All Products
Search
Document Center

Dataphin:Configure integrated pipeline quality monitoring

Last Updated:Jan 21, 2025

Dataphin provides offline integrated pipeline quality monitoring, automatically overseeing the integrity of your data tables. Upon detecting a quality threat, the system promptly issues alerts to designated recipients, ensuring timely awareness of data table quality. This topic outlines the steps to configure quality rules.

Permission description

  • Project developers have the authority to create integration tasks, set up quality rules, and submit tasks for publication.

  • Quality administrators, data source/table quality owners, and super administrators are permitted to create and publish quality rules within integration tasks.

Create offline pipeline quality monitoring

  1. Navigate to the Dataphin home page and select Development from the top menu bar.

  2. Refer to the following illustration to access the New Quality Rule dialog box, where you can configure quality rules and monitor data table integrity (note that configuring quality rules requires the asset quality module to be enabled).

    Select Integration -> choose Project -> click on Offline Integration -> pick Offline Pipeline -> opt for Quality Monitoring -> click New Quality Rule.

    image

  3. In the New Quality Rule dialog box, input the necessary parameters for the quality rule.

    Parameter

    Description

    Rule Template

    Choose a rule template from options such as Table Structure Change Monitoring, Table Stability Validation, and Table Volatility Validation.

    Data Table

    Select the data table from the production environment within the integration pipeline that corresponds to the chosen rule template. Click More Rules to navigate to the Data Quality module for additional rule template configurations. For further details, see create data table quality rules.

    Rule Strength

    Determine the rule's enforcement level:

    • Choosing Strong Rule means an alert will be issued and downstream task nodes will be halted if the rule validation detects an anomaly.

    • Opting for Weak Rule will trigger an alert without interrupting downstream task nodes, even if the rule validation uncovers an anomaly.

    Rule Configuration

    Configuration is necessary when selecting the Table Stability Validation or Table Volatility Validation templates. The specifics of the configuration will vary based on the chosen template. For more information, see data table parameter configuration.

    Rule Validation

    Configuration is also required for the Table Stability Validation or Table Volatility Validation templates.

    • Post-validation, the results are compared against the abnormal validation criteria. If the conditions are met, the result is deemed a failure, triggering subsequent processes such as alerts.

    • The indicators for abnormal validation are template-specific and are influenced by the configuration details. The system supports multiple conditional and/or conditions, although it is advisable to limit these to three for practical configurations.

    For a detailed explanation, refer to validation configuration description.

    Scheduling Method

    Choose from scheduling options such as Recurrency Triggered, Scheduled Before Task Execution, and Scheduled After Task Completion.

    • Recurrency Triggered: Executes periodic quality assessments based on a predefined schedule, ideal for scenarios with regular data production.

      • Recurrence: Includes five cycle types: Day, Week, Month, Hour, and Minute.

    • Scheduled Before Task Execution: Initiates quality rule checks prior to the execution of the integration task.

    • Scheduled After Task Completion: Conducts quality rule checks following the successful completion of the integration task.

    Partition Filter Expression

    For partitioned tables, a partition filter expression is mandatory. This includes the Partition Filter Expression Type and Custom Partition Filter Expression. For additional information, see built-in partition filter expression types and .

    Partition Budget

    Currently, partition calculations are based on the analysis expression.

  4. To finalize the quality rule setup, click OK.

    Note

    After setting the quality rules, verify in the Asset Quality module that the monitored object is configured to receive alerts for the current rule. If necessary, consult alert configuration for guidance.

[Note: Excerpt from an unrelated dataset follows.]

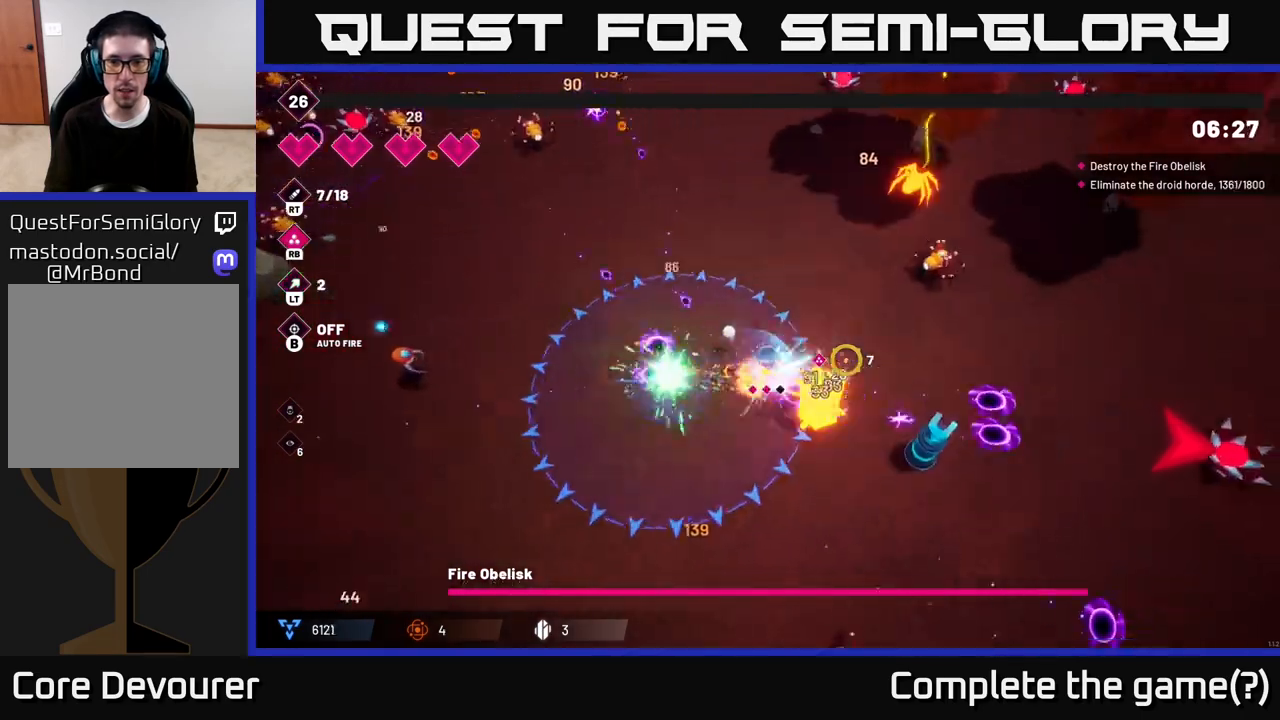
{"buttons": ["R2"], "left_stick": "up", "right_stick": "down-right", "events": [[50, "L2", "up"], [50, "left_stick", "right"], [233, "left_stick", "up-right"], [233, "right_stick", "down-right"], [400, "left_stick", "up"]]}
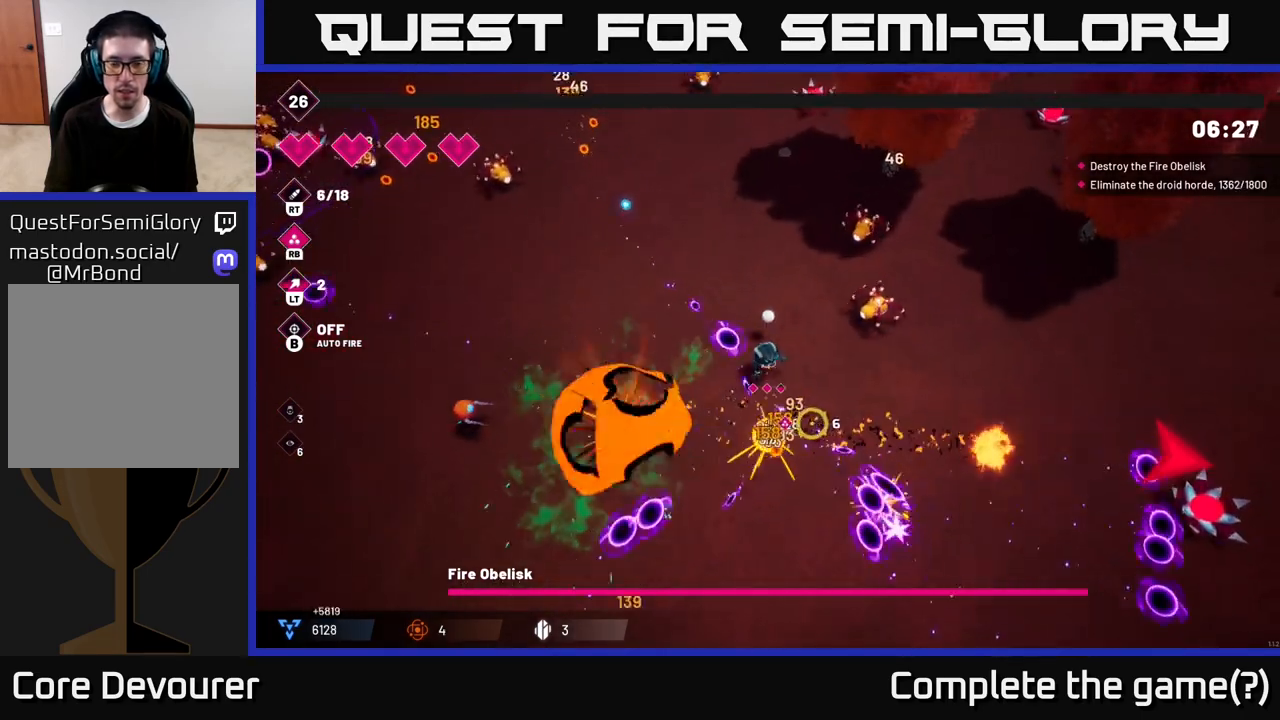
{"buttons": ["L2", "R2"], "left_stick": "down", "right_stick": "down-right", "events": [[100, "left_stick", "up-left"], [317, "left_stick", "down-left"], [450, "left_stick", "down"], [500, "L2", "down"]]}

Once configured, the rule details can be viewed in the Quality Monitoring section. Additionally, you can edit or delete unpublished rules using the respective Edit and Delete options.

View published quality rules

Upon opening the quality rule dialog box within the integration pipeline, Dataphin automatically retrieves all configured and published quality rules for the pipeline's data tables. The integration pipeline is designed solely for the creation of quality rules; it does not support the editing or modification of published rules. To make changes, please visit the Asset Quality page. For more details, refer to create data table quality rules.